Una fila más arriba estuvieron Eduardo "Wado" de Pedro y Daniel Scioli, los intendentes Martín Insaurralde, Mariano Cascallares, Walter Festa, Gustavo Menéndez, Ariel Sujarchuk, Alberto Descalzo, Julio Pereyra y Francisco Durañona; el presidente del PJ Bonaerense, Fernando Espinoza; los diputados nacionales Rodolfo Tailhade, Darío Martínez, Cristina Álvarez Rodríguez, Juliana Di Tullio, Cristina Álvarez Rodríguez, Gustavo Arrieta, Carolina Gaillard, Marcos Cleri, Juan Manuel Huss; los ex ministros Carlos Tomada, Agustín Ross, Aníbal Fernández, Daniel Filmus, Teresa Parodi y Sergio Berni; los dirigentes Martín Sabbatella y Leopoldo Moreau entre otros.

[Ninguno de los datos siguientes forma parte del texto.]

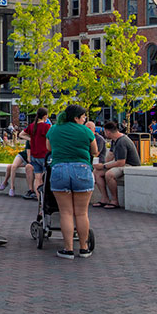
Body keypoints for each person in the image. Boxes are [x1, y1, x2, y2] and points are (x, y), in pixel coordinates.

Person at [46, 104, 98, 259]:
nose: (84, 120)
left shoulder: (54, 129)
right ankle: (83, 248)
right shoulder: (86, 131)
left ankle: (68, 249)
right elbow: (94, 151)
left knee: (66, 213)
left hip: (60, 170)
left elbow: (48, 147)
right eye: (83, 117)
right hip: (82, 169)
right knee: (81, 213)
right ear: (76, 117)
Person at [92, 121, 140, 209]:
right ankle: (104, 198)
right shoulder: (115, 140)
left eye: (105, 132)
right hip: (121, 162)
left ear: (108, 132)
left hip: (129, 164)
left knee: (109, 174)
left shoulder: (122, 141)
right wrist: (101, 165)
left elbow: (121, 162)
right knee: (97, 172)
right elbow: (110, 155)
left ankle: (115, 200)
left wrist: (104, 166)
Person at [19, 107, 51, 200]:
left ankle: (39, 199)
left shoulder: (32, 126)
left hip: (34, 155)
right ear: (45, 116)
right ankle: (45, 199)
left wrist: (31, 139)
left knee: (37, 178)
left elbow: (21, 134)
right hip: (44, 155)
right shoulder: (47, 127)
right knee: (45, 178)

Antes del acto, habían llegado las adhesiones de Alberto Rodríguez Saá y Estela de Carlotto.  

 

Sobre el final, aunque lejos del discurso enfervorizado de los actos kirchneristas, Cristina llamó  a "no bajar los brazos" y "construir algo mejor" de lo que existe hasta ahora. Parte de la militancia sintió que faltaba algo. "Fue un cierre raro, le faltó un poco de fuerza", salió, algo desconcertado, un hombre de barba con la bandera argentina anudada al cuello.

 

No hubo lugar para la marcha peronista. El himno nacional agitó las banderas del cierre. Después, volvieron Los Redondos. "Banderas en tu corazón", cantaba un camporista que salía de la mano de su compañera, sin saber, todavía, si este año encontrará otra vez la boleta de Cristina en el cuarto oscuro.